One of the primary things that impeded making my PyEnv.jl being useful was the fact that pip installation often must run arbitrary code in order to determine which packages to install. It makes trying to install dependencies for a Python package (especially for a foreign platform/architecture) a real chore.

Because you can't know what packages need to be installed beforehand, you end up with longer install times (you can't fetch all packages in parallel, you have to fetch some packages, start installing them, then go fetch the dependencies that are missing from those dependencies, start installing _those_ dependencies, and recurse), and you end up needing to actually set up every environment that you'd want to be able to install into, rather than being able to just collect everything you need for all platforms from the get-go.

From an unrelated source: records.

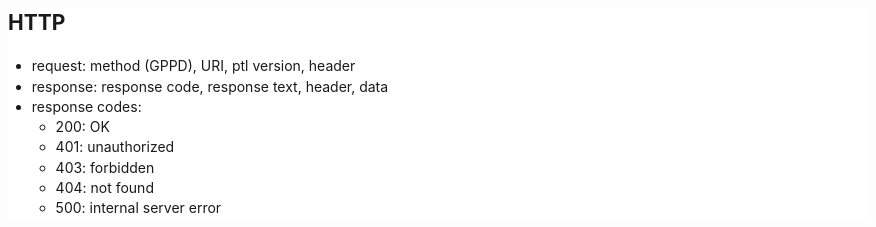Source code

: ## HTTP
- request: method (GPPD), URI, ptl version, header
- response: response code, response text, header, data
- response codes:
  - 200: OK
  - 401: unauthorized
  - 403: forbidden
  - 404: not found
  - 500: internal server error
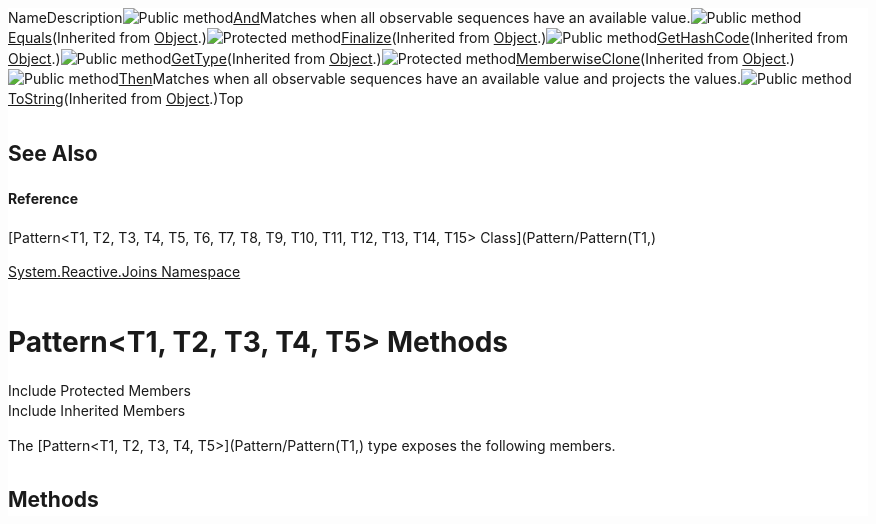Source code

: NameDescription![Public method](https://reactiveui.net/assets/img/Hh303103.pubmethod(en-us,VS.103).gif "Public method")[And<T16>](https://msdn.microsoft.com/en-us/library/m:system.reactive.joins.pattern%6015.and%60%601(system.iobservable%7b%60%600%7d)(v=VS.103))Matches when all observable sequences have an available value.![Public method](https://reactiveui.net/assets/img/Hh303103.pubmethod(en-us,VS.103).gif "Public method")[Equals](https://msdn.microsoft.com/en-us/library/m:system.object.equals(system.object)(v=VS.103))(Inherited from [Object](https://msdn.microsoft.com/en-us/library/e5kfa45b).)![Protected method](https://reactiveui.net/assets/img/Hh303103.protmethod(en-us,VS.103).gif "Protected method")[Finalize](https://msdn.microsoft.com/en-us/library/4k87zsw7)(Inherited from [Object](https://msdn.microsoft.com/en-us/library/e5kfa45b).)![Public method](https://reactiveui.net/assets/img/Hh303103.pubmethod(en-us,VS.103).gif "Public method")[GetHashCode](https://msdn.microsoft.com/en-us/library/zdee4b3y)(Inherited from [Object](https://msdn.microsoft.com/en-us/library/e5kfa45b).)![Public method](https://reactiveui.net/assets/img/Hh303103.pubmethod(en-us,VS.103).gif "Public method")[GetType](https://msdn.microsoft.com/en-us/library/dfwy45w9)(Inherited from [Object](https://msdn.microsoft.com/en-us/library/e5kfa45b).)![Protected method](https://reactiveui.net/assets/img/Hh303103.protmethod(en-us,VS.103).gif "Protected method")[MemberwiseClone](https://msdn.microsoft.com/en-us/library/57ctke0a)(Inherited from [Object](https://msdn.microsoft.com/en-us/library/e5kfa45b).)![Public method](https://reactiveui.net/assets/img/Hh303103.pubmethod(en-us,VS.103).gif "Public method")[Then<TResult>](https://msdn.microsoft.com/en-us/library/m:system.reactive.joins.pattern%6015.then%60%601(system.func%7b%600%2c%601%2c%602%2c%603%2c%604%2c%605%2c%606%2c%607%2c%608%2c%609%2c%6010%2c%6011%2c%6012%2c%6013%2c%6014%2c%60%600%7d)(v=VS.103))Matches when all observable sequences have an available value and projects the values.![Public method](https://reactiveui.net/assets/img/Hh303103.pubmethod(en-us,VS.103).gif "Public method")[ToString](https://msdn.microsoft.com/en-us/library/7bxwbwt2)(Inherited from [Object](https://msdn.microsoft.com/en-us/library/e5kfa45b).)Top

## See Also

#### Reference

[Pattern\<T1, T2, T3, T4, T5, T6, T7, T8, T9, T10, T11, T12, T13, T14, T15\> Class](Pattern/Pattern(T1,)

[System.Reactive.Joins Namespace](System.Reactive.Joins/System.Reactive.Joins)

# Pattern\<T1, T2, T3, T4, T5\> Methods

Include Protected Members  
Include Inherited Members

The [Pattern\<T1, T2, T3, T4, T5\>](Pattern/Pattern(T1,) type exposes the following members.

## Methods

The Pythonistas know this is an issue, and they're moving toward a fully-declarative model with .whl files that don't allow this kind of flexibility, because it is a disaster for reproducibility.

you can't fetch all packages in parallel, you have to fetch some packages, start installing them, then go fetch the dependencies that are missing from those dependencies, start installing those dependencies, and recurse

Not only is this slow, but it means that Python projects can't actually do version resolution correctly for reasons like what @KristofferC described. You need a fully dependency graph in advance in order to do version resolution—and even with that graph, it's a non-trivial problem. If you have to run code for a version to find out what the dependencies are, that means that to do proper version resolution, you'd have to run the code for every single version of any package that you're considering installing, just to find out what it depends on and then run the setup code for that, and so on. All just to get a graph that you can use to compute which versions of which packages you actually need to install. This unfortunate design choice in pip is probably one of the major reasons why package management is such an unreliable mess in Python. Once your dependency graph requires running arbitrary code to generate, you're basically screwed. Even with a static graph it's already a very hard problem!